A series of revolutions broke loose in Italy in early 1848, prompting many states to implement new constitutions, including the constitutional monarchy of Piedmont/Sardinia. As revolution spread across Europe, Piedmont tried to take the nationalist imitative and went to war with Austria over their Italian possessions; Piedmont lost, but the kingdom survived under Victor Emanuel II, and was seen as the natural rallying point for Italian unity. France sent troops to restore the Pope and crush a newly declared Roman Republic partly ruled by Mazzini; a soldier called Garibaldi became famous for Rome’s defence and the revolutionary’s retreat.

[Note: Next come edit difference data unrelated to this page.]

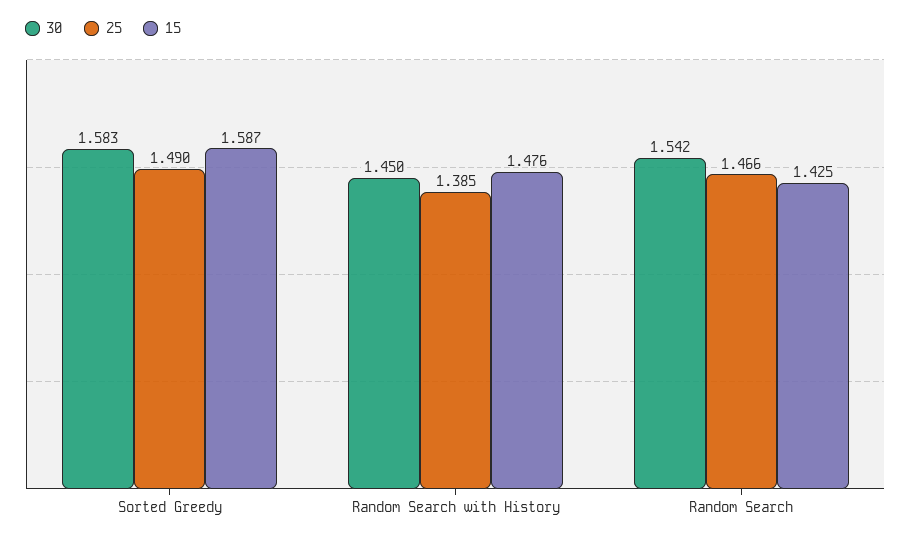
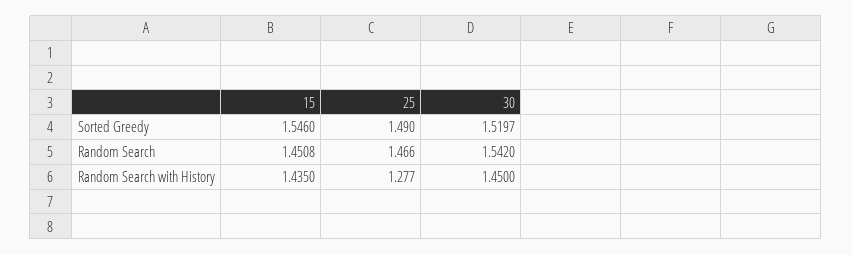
  {
    "30": {
-     "Sorted Greedy": 1.583,
+     "Sorted Greedy": 1.5197,
      "Random Search with History": 1.45,
      "Random Search": 1.542
    },
    "25": {
      "Sorted Greedy": 1.49,
-     "Random Search with History": 1.385,
+     "Random Search with History": 1.277,
      "Random Search": 1.466
    },
    "15": {
-     "Sorted Greedy": 1.587,
+     "Sorted Greedy": 1.546,
-     "Random Search with History": 1.476,
+     "Random Search with History": 1.435,
-     "Random Search": 1.425
+     "Random Search": 1.4508
    }
  }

Italian Unification 1859 – 70

In 1859 France and Austria went to war, destabilising Italy and allowing many – now Austrian free – states to vote to merge with Piedmont. In 1860 Garibaldi led a force of volunteers, the "red-shirts", in the conquest of Sicily and Naples, which he then gave to Victor Emanuel II of Piedmont who now ruled the majority of Italy. This led to him being crowned King of Italy by a new Italian parliament on March 17 1861. Venice and Venetia were gained from Austria in 1866, and the last surviving Papal States were annexed in 1870; with a few small exceptions, Italy was now a unified state.

Italy in World War 1 1915 - 18

Although Italy was allied with Germany and Austria-Hungary, the nature of their entry into the war allowed Italy to remain neutral until worries about missing out on gains, and the secret Treaty of London with Russia, France and Britain, took Italy into the war, opening a new front. The strains and failures of war pushed Italian cohesion to the limit, and socialists were blamed for many problems. When the war was over in 1918 Italy walked out of the peace conference over their treatment by the allies, and there was anger at what was considered a deficient settlement.

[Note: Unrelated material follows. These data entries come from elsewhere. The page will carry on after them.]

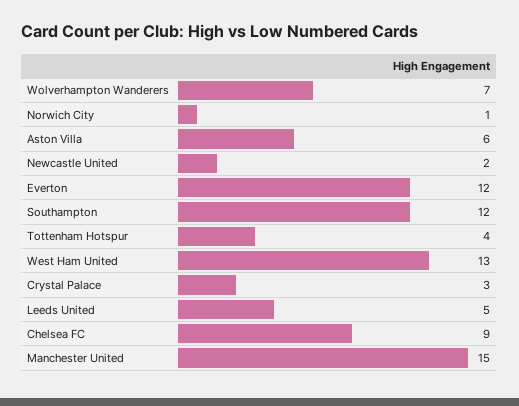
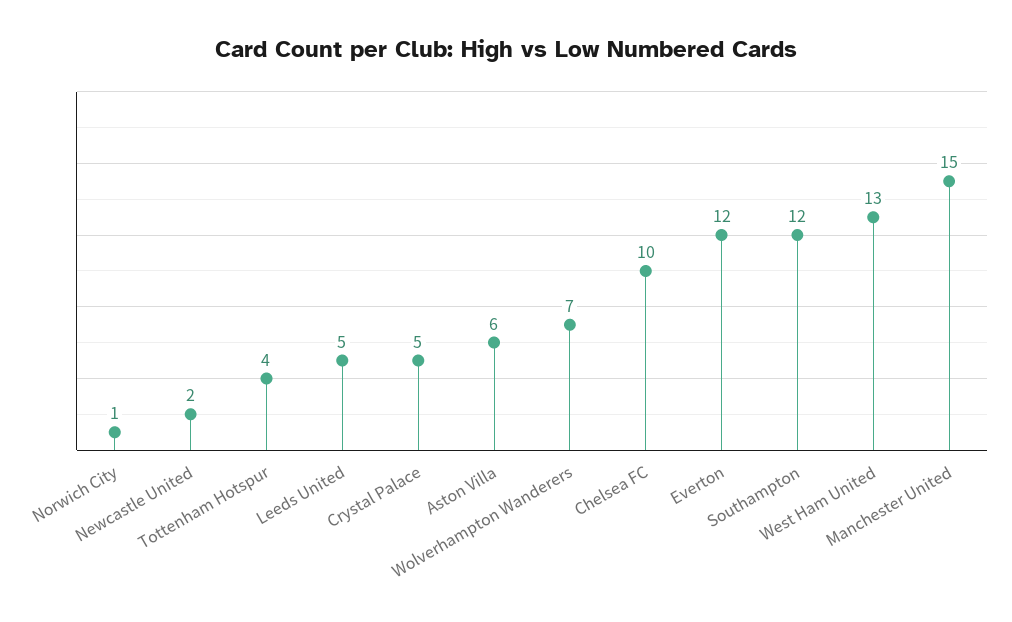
  {
    "Wolverhampton Wanderers": 7,
    "Norwich City": 1,
    "Aston Villa": 6,
    "Newcastle United": 2,
    "Everton": 12,
    "Southampton": 12,
    "Tottenham Hotspur": 4,
    "West Ham United": 13,
-   "Crystal Palace": 3,
+   "Crystal Palace": 5,
    "Leeds United": 5,
-   "Chelsea FC": 9,
+   "Chelsea FC": 10,
    "Manchester United": 15
  }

Mussolini Gains Power 1922

Violent groups of fascists, often ex-soldiers and students, formed in post-war Italy, partly in response to the growing success of socialism and the weak central government. Mussolini, a pre-war firebrand, rose to their head, supported by industrialists and landowners who saw facists as a short term answer to the socialists. In October 1922, after the March on Rome by Mussolini and black shirted fascists, the king gave into pressure and asked Mussolini to form a government. Opposition was crushed in 1923.

Italy in World War 2 1940 – 45

Italy entered World War 2 in 1940 on the German side, unprepared but determined to gain something from a swift Nazi victory. However, Italian operations went badly wrong and had to be propped up by German forces. In 1943, with the tide of war turning, the king had Mussolini arrested, but Germany invaded, rescued Mussolini and set up a puppet fascist Republic of Salò in the north. The rest of Italy signed an agreement with the allies, who landed on the peninsula, and war between allied forces supported by partisans against German forces supported by Salò loyalists followed until Germany was defeated in 1945.

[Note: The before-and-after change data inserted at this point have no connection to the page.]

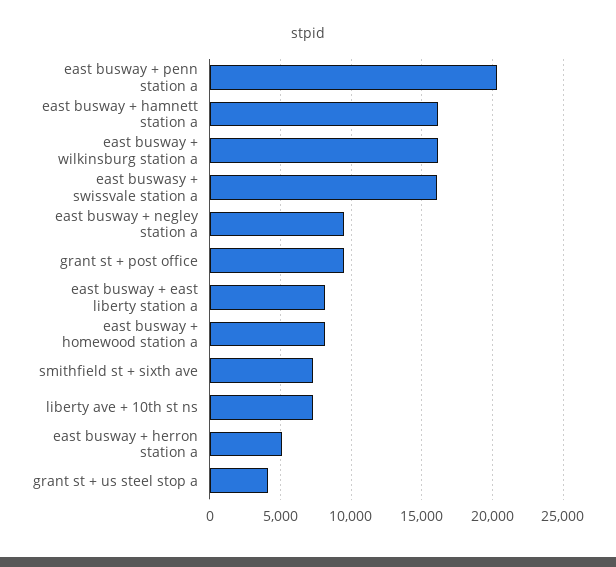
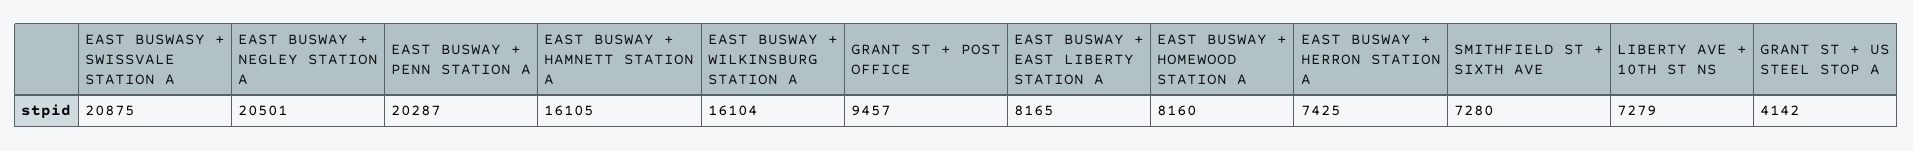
  {
    "east busway + penn station a": 20287,
    "east busway + hamnett station a": 16105,
    "east busway + wilkinsburg station a": 16104,
-   "east buswasy + swissvale station a": 16000,
+   "east buswasy + swissvale station a": 20875,
-   "east busway + negley station a": 9500,
+   "east busway + negley station a": 20501,
    "grant st + post office": 9457,
    "east busway + east liberty station a": 8165,
    "east busway + homewood station a": 8160,
    "smithfield st + sixth ave": 7280,
    "liberty ave + 10th st ns": 7279,
-   "east busway + herron station a": 5000,
+   "east busway + herron station a": 7425,
    "grant st + us steel stop a": 4142
  }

The Italian Republic Declared 1946

King Victor Emmanuel III abdicated in 1946 and was replaced briefly by his son, but a referendum that same year voted to abolish the monarchy by 12 million votes to 10, the south voting largely for the king and the north for the republic. A constituent assembly was voted in and this decided upon the nature of the new republic; the new constitution came into effect on January 1st 1948 and elections were held for parliament.